"Wives, submit to your husbands as to the Lord. For the husband is the head of the wife as Christ is the head of the church, his body, of which he is the Savior. Now as the church submits to Christ, so also wives should submit to their husbands in everything.
"Husbands, love your wives, just as Christ loved the church and gave himself up for her to make her holy, cleansing her by the washing with water through the word, and to present her to himself as a radiant church, without stain or wrinkle or any other blemish, but holy and blameless. In this same way, husbands ought to love their wives as their own bodies. He who loves his wife loves himself. After all, no one ever hated his own body but he feeds and cares for it, just as Christ does the church -- for we are members of his body. 'For this reason a man will leave his father and mother and be united to his wife, and the two will become one flesh.' This is a profound mystery -- but I am talking about Christ and the church. However, each one of you also must love his wife as he loves himself, and the wife must respect her husband." NIV
I am profoundly saddened by the number of affairs and breakups going on in Christian marriages all around me. I can't tell you how many have happened just in the last year. And it begins with one or both of them consciously or unconsciously turning away from these commands God has clearly placed on the marriage relationship. And it's not all that hard to keep these promises -- submit and love. Be committed and do not turn away from that commitment. Period. No options, no plan B, no "if it works out." You make it work out! And if you have a "conciliatory attitude," you can make it work.

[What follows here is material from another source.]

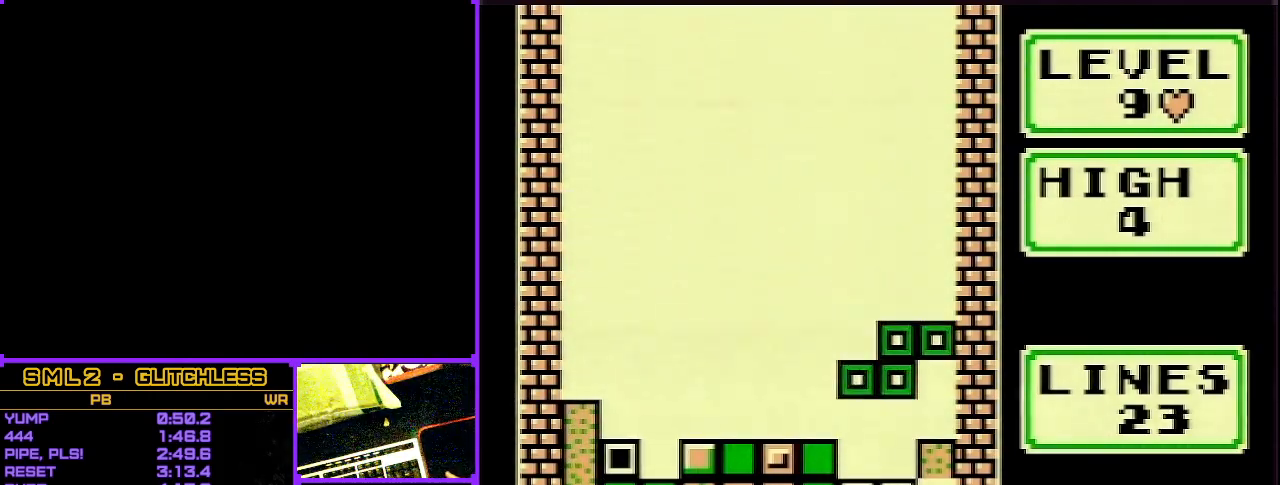
{"dt_ms": 500, "buttons": ["DPAD_LEFT"], "events": [[17, "DPAD_RIGHT", "down"], [50, "DPAD_RIGHT", "up"], [117, "DPAD_RIGHT", "down"], [183, "DPAD_RIGHT", "up"], [333, "DPAD_LEFT", "down"], [400, "A", "down"], [417, "DPAD_LEFT", "up"], [450, "A", "up"], [450, "DPAD_LEFT", "down"]]}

So where does it all begin to fall apart? How do we avoid that first pull away? Go back to the command in verse 18, "...be filled with the Spirit." If we are living in our new self and putting off the old self, if we are living to please God, if we are living "not as unwise but as wise," if we seek God's will daily and are filled with the Spirit, then we can build a relationship of love and submission that is lasting and reflects the love that Christ has for His church. That is one strong bond that no one can tear apart.
- Read Genesis 2:18-24 -- the first marriage. What was unique about Adam and Eve's marriage that is symbolic of the marriage covenant?
- What is the correlation between the success of our marriage and our daily walk with the Lord?
- Read Hosea 1-3. Here is the story of a marriage that symbolizes the love Christ has for His bride, the church. What can we learn from Hosea for our marriages? List the attributes of Hosea. For a contemporary novel based on Hosea, read Francine Rivers' book, Redeeming Love.
- Read 1 Corinthians 13 again and spend time thanking the Lord for the spouse you have the privilege of loving and ask Him to help you to love even better.
- Is your marriage hanging on by a thread? Humble yourself before the Lord, confess and ask forgiveness for your part of the problem, pray for your spouse, and be sure you stay right with the Lord every day. You can't control your spouse's spiritual walk, but you can control yours. Remain humbled before the Master and be filled with His Spirit. Love and submit to your spouse.